#### Direction
Copy out the records below from the line containing "Jinan-gun, North Jeolla, South" through the line containing "Shefa, Albers equal-area". Leave the pictures out of your answer.

#### Data section

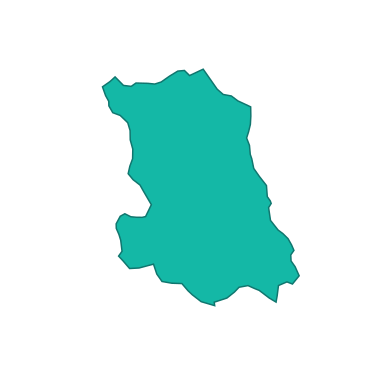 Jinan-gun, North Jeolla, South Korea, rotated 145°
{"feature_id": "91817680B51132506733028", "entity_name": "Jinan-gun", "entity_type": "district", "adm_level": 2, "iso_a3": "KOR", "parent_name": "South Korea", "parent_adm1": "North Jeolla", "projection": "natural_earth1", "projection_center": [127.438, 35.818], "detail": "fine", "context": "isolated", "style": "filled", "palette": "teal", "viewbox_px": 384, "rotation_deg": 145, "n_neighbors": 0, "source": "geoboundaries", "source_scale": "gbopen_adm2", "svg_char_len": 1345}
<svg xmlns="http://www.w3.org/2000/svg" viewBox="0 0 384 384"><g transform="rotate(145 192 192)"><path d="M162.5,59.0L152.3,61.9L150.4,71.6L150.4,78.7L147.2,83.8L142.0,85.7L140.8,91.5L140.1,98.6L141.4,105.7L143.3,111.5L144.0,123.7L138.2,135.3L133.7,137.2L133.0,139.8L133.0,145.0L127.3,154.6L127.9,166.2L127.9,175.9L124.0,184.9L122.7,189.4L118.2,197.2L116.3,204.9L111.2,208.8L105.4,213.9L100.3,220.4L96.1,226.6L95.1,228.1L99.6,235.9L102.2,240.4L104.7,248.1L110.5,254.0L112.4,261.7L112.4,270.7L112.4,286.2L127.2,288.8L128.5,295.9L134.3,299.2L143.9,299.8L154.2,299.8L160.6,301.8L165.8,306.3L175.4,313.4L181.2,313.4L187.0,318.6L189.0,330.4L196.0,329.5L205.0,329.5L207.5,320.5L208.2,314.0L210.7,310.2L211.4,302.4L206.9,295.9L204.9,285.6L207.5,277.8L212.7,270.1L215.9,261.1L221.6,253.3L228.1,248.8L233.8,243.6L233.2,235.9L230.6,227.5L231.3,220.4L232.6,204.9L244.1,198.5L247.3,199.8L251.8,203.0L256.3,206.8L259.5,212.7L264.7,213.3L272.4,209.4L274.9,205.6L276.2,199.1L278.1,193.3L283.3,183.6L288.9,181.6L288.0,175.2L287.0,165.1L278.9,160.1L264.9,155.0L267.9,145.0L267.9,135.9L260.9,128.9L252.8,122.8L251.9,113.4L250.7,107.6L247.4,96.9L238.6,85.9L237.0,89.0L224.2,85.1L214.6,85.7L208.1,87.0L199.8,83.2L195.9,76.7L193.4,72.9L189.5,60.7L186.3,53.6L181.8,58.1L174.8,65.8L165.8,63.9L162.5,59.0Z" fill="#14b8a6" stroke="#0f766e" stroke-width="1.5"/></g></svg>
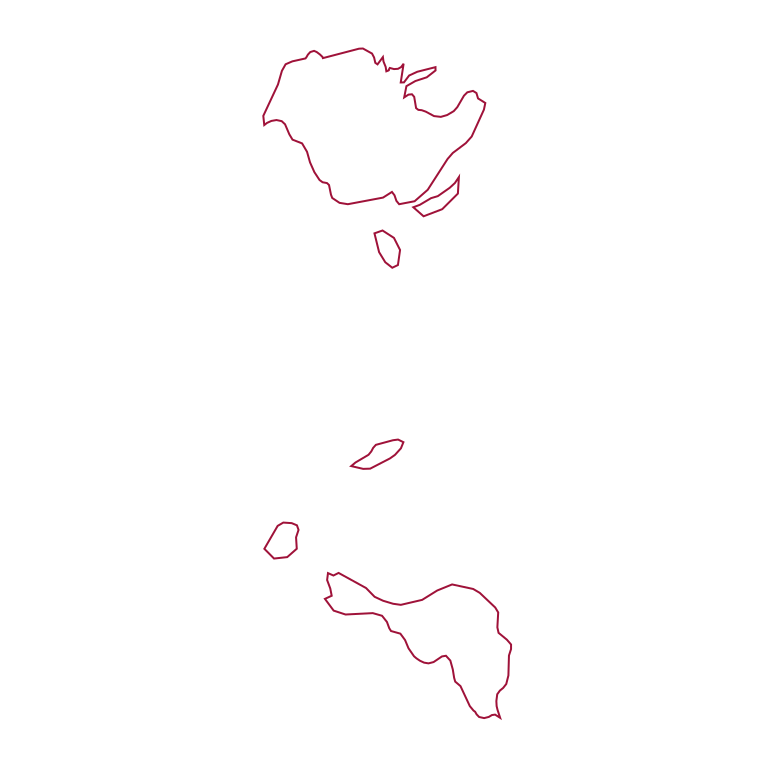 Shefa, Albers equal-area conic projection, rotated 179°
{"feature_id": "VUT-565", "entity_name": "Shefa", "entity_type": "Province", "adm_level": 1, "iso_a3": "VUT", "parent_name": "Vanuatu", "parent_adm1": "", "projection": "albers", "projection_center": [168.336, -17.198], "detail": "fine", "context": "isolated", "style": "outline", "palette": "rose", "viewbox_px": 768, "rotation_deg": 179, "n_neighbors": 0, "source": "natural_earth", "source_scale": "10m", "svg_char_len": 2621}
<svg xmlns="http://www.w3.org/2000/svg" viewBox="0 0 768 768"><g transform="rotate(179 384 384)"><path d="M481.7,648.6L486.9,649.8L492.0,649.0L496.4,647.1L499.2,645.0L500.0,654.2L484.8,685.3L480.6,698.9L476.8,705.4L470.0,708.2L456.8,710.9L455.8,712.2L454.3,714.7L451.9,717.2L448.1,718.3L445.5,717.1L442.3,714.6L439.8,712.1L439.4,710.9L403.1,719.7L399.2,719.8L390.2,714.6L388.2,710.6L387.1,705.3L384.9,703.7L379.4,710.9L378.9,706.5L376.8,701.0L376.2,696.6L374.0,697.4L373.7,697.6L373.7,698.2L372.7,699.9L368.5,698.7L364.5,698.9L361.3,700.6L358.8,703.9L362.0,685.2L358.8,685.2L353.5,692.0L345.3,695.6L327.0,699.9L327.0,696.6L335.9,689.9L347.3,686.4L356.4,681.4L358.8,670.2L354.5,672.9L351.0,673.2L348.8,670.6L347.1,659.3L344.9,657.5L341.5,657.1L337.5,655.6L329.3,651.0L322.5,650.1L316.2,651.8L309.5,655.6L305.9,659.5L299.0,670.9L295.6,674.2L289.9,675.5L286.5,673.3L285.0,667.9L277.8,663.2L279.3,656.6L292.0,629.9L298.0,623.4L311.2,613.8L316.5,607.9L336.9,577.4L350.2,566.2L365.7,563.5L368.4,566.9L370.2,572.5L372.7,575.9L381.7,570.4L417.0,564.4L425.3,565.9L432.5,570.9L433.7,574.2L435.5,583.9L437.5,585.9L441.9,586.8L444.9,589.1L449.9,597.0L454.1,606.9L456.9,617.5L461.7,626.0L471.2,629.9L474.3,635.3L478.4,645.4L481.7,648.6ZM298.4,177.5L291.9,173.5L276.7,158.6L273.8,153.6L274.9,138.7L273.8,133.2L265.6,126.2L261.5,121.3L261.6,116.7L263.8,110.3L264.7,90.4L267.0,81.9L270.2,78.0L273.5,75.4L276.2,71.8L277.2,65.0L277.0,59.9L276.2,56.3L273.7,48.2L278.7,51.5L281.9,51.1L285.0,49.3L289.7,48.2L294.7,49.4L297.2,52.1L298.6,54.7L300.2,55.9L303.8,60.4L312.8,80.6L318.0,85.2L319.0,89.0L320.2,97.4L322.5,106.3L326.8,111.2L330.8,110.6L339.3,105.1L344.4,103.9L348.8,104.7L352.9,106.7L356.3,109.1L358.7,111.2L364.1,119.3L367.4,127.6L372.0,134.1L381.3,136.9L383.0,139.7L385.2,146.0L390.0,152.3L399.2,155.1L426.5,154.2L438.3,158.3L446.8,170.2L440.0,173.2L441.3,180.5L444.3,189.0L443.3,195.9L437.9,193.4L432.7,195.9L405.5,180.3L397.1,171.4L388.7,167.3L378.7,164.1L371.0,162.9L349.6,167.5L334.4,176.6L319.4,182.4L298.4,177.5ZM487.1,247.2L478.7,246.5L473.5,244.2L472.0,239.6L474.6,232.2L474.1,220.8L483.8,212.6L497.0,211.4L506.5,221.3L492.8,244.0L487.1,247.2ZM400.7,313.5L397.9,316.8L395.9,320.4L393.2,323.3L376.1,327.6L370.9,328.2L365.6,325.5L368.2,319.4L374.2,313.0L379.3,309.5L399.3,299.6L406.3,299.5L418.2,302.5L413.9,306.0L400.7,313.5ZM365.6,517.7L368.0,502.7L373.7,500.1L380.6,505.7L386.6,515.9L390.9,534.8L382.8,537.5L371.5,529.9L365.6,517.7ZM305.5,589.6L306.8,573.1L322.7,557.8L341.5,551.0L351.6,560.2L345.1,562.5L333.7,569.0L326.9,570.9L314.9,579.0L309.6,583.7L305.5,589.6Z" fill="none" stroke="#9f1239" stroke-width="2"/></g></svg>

--

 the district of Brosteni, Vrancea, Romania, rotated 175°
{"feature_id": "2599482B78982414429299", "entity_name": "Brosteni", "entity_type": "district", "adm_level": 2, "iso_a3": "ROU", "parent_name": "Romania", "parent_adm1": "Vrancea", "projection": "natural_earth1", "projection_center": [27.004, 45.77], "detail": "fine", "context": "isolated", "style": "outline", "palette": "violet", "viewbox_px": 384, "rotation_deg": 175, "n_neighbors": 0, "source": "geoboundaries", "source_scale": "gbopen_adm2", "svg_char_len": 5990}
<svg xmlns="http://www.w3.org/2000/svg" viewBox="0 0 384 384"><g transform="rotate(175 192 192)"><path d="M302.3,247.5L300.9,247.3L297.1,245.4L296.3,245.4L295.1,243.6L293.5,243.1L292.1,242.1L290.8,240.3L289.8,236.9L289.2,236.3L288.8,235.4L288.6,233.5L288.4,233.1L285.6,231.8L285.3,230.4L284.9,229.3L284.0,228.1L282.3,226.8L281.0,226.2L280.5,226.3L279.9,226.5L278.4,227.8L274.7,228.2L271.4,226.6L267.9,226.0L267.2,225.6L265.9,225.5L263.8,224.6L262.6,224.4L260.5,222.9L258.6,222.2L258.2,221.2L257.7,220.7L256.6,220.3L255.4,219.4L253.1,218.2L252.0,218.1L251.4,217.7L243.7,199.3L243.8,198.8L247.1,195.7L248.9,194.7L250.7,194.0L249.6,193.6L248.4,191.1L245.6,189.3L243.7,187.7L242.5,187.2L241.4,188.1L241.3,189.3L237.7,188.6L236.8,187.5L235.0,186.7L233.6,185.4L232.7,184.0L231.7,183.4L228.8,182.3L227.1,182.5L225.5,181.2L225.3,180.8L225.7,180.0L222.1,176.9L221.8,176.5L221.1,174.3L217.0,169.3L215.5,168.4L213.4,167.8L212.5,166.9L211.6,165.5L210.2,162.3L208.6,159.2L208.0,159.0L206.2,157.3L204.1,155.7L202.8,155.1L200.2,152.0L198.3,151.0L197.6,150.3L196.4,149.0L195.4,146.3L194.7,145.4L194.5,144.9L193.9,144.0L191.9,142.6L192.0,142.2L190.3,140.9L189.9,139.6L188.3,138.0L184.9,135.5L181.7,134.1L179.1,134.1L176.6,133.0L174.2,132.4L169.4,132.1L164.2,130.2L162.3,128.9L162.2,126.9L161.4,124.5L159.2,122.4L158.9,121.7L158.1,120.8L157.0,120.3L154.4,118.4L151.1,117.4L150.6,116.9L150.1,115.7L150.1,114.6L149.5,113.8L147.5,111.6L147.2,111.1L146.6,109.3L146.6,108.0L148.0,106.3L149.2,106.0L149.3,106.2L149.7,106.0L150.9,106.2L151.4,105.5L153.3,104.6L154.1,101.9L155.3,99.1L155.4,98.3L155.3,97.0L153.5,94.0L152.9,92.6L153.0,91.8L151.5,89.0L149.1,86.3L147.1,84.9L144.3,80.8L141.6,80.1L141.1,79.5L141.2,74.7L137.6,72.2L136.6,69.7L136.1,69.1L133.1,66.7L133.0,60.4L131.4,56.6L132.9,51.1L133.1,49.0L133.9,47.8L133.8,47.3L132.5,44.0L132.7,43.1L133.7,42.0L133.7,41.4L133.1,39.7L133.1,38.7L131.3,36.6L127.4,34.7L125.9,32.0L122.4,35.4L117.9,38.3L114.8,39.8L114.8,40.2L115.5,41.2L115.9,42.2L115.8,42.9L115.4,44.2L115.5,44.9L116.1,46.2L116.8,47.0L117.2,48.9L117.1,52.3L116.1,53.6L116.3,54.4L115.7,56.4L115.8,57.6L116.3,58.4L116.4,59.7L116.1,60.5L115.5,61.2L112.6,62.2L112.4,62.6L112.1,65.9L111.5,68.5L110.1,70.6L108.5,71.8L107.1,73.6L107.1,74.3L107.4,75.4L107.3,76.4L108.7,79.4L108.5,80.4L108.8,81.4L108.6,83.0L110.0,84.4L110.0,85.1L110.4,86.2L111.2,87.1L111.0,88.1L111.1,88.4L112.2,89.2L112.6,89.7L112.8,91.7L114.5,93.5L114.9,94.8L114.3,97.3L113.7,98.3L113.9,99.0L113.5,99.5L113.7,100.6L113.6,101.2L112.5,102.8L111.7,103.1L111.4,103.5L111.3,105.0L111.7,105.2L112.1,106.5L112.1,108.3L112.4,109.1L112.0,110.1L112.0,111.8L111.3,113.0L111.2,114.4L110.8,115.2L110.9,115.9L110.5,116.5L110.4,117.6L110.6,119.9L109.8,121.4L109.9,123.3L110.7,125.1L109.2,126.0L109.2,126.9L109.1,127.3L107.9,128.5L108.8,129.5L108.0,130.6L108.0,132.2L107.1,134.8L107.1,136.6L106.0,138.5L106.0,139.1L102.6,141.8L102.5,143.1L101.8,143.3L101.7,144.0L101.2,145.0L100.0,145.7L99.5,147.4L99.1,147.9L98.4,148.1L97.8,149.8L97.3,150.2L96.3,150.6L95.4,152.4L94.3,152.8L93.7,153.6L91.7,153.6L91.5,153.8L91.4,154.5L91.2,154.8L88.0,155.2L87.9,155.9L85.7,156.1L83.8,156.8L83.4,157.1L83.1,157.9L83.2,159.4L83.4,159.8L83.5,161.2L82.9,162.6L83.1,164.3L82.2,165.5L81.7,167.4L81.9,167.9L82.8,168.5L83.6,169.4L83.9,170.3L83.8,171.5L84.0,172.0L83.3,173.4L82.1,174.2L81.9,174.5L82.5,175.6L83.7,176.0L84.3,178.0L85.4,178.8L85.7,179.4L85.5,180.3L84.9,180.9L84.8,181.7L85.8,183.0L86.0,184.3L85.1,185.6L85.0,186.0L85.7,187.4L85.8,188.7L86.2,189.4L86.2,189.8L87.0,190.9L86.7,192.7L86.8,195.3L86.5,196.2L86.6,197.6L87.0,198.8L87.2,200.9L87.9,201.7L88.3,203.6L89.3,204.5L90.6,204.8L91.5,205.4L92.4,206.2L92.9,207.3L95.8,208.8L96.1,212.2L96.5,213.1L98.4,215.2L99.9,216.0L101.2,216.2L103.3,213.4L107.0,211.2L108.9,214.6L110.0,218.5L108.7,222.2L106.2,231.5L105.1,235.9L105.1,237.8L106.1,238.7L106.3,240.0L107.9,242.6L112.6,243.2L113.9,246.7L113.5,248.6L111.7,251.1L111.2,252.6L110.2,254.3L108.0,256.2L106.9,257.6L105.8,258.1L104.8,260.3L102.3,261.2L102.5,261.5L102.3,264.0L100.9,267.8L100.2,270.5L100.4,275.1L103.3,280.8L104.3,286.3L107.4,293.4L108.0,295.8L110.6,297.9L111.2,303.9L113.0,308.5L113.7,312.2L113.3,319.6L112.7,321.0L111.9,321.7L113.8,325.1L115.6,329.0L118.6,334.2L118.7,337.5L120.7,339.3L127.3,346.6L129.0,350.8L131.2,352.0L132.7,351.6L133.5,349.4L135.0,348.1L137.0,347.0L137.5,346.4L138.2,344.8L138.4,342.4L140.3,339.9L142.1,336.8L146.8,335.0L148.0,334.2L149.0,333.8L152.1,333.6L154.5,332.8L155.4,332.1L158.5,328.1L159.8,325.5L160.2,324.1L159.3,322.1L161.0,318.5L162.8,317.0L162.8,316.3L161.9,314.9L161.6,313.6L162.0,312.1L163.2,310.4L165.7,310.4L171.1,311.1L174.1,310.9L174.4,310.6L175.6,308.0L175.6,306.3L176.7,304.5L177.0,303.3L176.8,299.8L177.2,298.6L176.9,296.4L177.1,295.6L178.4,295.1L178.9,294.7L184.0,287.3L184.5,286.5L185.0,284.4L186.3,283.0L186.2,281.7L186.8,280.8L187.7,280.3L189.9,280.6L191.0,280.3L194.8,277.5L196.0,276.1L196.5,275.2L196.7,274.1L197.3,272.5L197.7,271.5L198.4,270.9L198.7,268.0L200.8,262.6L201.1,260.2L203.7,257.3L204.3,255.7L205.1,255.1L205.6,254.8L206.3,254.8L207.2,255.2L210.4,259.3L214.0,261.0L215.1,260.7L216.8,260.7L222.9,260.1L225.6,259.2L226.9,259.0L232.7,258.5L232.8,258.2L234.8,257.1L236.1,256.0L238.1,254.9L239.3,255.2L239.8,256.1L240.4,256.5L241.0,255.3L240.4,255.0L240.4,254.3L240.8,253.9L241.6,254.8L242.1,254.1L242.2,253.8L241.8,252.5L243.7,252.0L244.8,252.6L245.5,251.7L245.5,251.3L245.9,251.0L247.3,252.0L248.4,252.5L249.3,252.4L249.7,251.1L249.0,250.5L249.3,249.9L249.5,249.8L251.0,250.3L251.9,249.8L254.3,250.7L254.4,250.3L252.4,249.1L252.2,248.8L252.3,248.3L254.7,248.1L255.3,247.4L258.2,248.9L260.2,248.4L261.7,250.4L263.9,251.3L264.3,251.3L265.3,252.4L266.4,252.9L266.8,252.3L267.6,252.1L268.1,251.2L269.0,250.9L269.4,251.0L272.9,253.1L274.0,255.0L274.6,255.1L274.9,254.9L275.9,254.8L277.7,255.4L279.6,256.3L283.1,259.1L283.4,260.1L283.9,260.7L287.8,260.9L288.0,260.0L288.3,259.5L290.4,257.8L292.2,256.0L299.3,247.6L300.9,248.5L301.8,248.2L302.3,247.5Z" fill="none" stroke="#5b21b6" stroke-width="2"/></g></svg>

==

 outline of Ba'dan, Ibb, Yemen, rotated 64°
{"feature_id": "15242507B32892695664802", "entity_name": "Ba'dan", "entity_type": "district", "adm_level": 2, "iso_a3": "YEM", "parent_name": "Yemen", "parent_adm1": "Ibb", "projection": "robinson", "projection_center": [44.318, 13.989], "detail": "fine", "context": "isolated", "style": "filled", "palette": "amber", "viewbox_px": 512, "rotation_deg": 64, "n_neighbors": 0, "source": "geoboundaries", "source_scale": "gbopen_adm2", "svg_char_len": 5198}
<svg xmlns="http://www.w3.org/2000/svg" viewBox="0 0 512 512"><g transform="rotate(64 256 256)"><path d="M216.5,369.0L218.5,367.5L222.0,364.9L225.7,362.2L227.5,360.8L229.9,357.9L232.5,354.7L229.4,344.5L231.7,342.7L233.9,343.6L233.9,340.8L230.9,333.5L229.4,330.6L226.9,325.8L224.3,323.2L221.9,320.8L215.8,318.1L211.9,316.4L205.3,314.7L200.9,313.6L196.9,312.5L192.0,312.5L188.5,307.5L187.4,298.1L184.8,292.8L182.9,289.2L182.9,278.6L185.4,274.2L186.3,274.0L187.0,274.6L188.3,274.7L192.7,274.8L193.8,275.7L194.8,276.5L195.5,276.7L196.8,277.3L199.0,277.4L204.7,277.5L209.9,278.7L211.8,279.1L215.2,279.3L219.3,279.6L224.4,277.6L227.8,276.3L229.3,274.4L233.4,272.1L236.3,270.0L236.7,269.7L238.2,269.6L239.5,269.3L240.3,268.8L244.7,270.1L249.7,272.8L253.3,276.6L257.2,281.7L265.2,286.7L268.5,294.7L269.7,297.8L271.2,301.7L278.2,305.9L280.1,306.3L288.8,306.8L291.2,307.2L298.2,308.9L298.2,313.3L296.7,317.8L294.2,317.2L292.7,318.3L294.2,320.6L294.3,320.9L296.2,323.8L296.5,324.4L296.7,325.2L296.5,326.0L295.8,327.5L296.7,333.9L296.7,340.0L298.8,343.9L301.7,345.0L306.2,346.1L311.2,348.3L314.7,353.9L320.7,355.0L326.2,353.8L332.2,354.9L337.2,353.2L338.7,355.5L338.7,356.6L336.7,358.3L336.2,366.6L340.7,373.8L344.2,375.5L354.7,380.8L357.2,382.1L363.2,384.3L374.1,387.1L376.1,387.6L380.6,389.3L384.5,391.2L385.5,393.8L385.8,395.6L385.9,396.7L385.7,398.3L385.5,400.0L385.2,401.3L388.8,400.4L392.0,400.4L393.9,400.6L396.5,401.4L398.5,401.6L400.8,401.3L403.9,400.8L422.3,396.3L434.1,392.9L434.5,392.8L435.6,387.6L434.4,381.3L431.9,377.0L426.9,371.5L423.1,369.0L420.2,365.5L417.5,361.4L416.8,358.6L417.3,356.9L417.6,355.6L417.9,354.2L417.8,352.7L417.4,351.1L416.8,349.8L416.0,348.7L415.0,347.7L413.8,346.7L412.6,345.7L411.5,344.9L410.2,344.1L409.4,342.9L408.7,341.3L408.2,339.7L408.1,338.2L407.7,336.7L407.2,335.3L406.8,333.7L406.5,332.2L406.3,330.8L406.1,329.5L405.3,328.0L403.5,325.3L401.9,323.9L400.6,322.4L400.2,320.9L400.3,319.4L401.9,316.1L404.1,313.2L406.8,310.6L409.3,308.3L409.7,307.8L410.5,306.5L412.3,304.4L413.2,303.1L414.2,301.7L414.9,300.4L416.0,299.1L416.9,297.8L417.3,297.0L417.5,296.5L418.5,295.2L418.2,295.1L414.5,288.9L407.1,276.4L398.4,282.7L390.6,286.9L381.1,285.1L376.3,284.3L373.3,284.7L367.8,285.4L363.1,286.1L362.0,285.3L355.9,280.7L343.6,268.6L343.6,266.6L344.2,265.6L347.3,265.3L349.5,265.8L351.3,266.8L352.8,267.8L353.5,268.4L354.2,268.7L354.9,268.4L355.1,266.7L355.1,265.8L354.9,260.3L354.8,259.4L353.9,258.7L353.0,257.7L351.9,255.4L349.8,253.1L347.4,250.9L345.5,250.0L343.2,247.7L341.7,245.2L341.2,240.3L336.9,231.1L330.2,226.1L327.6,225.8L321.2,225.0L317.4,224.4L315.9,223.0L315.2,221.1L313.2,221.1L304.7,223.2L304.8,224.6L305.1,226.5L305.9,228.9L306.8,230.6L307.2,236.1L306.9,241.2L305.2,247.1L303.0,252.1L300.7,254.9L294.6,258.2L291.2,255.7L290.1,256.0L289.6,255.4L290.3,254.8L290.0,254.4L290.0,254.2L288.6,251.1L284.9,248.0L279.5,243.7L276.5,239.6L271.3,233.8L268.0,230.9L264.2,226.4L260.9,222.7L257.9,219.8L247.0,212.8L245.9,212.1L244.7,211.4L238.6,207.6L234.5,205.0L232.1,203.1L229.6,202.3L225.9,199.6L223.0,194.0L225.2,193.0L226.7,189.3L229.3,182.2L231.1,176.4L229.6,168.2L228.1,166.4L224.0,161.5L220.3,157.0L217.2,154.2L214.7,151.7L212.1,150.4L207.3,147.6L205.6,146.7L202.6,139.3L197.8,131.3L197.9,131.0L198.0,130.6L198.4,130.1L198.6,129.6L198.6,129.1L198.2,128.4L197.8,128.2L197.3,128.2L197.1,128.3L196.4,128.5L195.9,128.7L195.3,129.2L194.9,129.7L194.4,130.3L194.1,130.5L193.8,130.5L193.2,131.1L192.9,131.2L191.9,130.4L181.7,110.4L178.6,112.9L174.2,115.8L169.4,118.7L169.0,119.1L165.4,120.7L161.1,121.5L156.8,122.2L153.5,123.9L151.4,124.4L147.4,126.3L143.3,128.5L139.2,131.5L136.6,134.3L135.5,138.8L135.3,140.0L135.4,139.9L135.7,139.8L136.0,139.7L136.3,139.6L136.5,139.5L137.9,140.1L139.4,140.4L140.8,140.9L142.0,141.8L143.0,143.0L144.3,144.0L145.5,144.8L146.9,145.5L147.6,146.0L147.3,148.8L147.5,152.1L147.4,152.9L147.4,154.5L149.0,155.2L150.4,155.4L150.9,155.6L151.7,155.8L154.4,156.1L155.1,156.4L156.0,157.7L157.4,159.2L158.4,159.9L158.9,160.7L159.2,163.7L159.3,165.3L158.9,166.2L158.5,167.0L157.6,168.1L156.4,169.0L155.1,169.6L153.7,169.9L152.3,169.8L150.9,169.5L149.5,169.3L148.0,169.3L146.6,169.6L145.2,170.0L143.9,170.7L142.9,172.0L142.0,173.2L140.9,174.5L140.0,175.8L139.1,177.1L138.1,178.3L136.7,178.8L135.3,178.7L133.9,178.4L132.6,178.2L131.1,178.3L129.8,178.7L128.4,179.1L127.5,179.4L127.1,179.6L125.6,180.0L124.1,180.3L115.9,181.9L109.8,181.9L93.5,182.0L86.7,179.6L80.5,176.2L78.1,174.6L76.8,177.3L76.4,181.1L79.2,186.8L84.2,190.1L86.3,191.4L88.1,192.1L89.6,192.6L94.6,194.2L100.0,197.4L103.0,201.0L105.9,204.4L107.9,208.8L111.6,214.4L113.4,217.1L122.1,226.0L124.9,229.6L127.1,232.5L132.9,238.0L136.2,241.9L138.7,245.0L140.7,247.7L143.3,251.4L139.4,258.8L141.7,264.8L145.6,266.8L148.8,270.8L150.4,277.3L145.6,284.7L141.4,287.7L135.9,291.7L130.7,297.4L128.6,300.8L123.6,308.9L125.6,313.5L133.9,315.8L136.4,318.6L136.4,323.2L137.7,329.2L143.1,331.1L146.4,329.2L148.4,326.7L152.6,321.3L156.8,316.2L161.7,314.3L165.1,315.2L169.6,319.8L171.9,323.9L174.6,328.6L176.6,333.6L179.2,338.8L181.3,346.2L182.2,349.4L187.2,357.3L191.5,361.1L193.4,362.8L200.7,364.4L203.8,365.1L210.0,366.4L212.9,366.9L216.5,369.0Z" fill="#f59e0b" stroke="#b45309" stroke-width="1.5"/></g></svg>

#### Output
 Jinan-gun, North Jeolla, South Korea, rotated 145°
{"feature_id": "91817680B51132506733028", "entity_name": "Jinan-gun", "entity_type": "district", "adm_level": 2, "iso_a3": "KOR", "parent_name": "South Korea", "parent_adm1": "North Jeolla", "projection": "natural_earth1", "projection_center": [127.438, 35.818], "detail": "fine", "context": "isolated", "style": "filled", "palette": "teal", "viewbox_px": 384, "rotation_deg": 145, "n_neighbors": 0, "source": "geoboundaries", "source_scale": "gbopen_adm2", "svg_char_len": 1345}
<svg xmlns="http://www.w3.org/2000/svg" viewBox="0 0 384 384"><g transform="rotate(145 192 192)"><path d="M162.5,59.0L152.3,61.9L150.4,71.6L150.4,78.7L147.2,83.8L142.0,85.7L140.8,91.5L140.1,98.6L141.4,105.7L143.3,111.5L144.0,123.7L138.2,135.3L133.7,137.2L133.0,139.8L133.0,145.0L127.3,154.6L127.9,166.2L127.9,175.9L124.0,184.9L122.7,189.4L118.2,197.2L116.3,204.9L111.2,208.8L105.4,213.9L100.3,220.4L96.1,226.6L95.1,228.1L99.6,235.9L102.2,240.4L104.7,248.1L110.5,254.0L112.4,261.7L112.4,270.7L112.4,286.2L127.2,288.8L128.5,295.9L134.3,299.2L143.9,299.8L154.2,299.8L160.6,301.8L165.8,306.3L175.4,313.4L181.2,313.4L187.0,318.6L189.0,330.4L196.0,329.5L205.0,329.5L207.5,320.5L208.2,314.0L210.7,310.2L211.4,302.4L206.9,295.9L204.9,285.6L207.5,277.8L212.7,270.1L215.9,261.1L221.6,253.3L228.1,248.8L233.8,243.6L233.2,235.9L230.6,227.5L231.3,220.4L232.6,204.9L244.1,198.5L247.3,199.8L251.8,203.0L256.3,206.8L259.5,212.7L264.7,213.3L272.4,209.4L274.9,205.6L276.2,199.1L278.1,193.3L283.3,183.6L288.9,181.6L288.0,175.2L287.0,165.1L278.9,160.1L264.9,155.0L267.9,145.0L267.9,135.9L260.9,128.9L252.8,122.8L251.9,113.4L250.7,107.6L247.4,96.9L238.6,85.9L237.0,89.0L224.2,85.1L214.6,85.7L208.1,87.0L199.8,83.2L195.9,76.7L193.4,72.9L189.5,60.7L186.3,53.6L181.8,58.1L174.8,65.8L165.8,63.9L162.5,59.0Z" fill="#14b8a6" stroke="#0f766e" stroke-width="1.5"/></g></svg>
 Shefa, Albers equal-area conic projection, rotated 179°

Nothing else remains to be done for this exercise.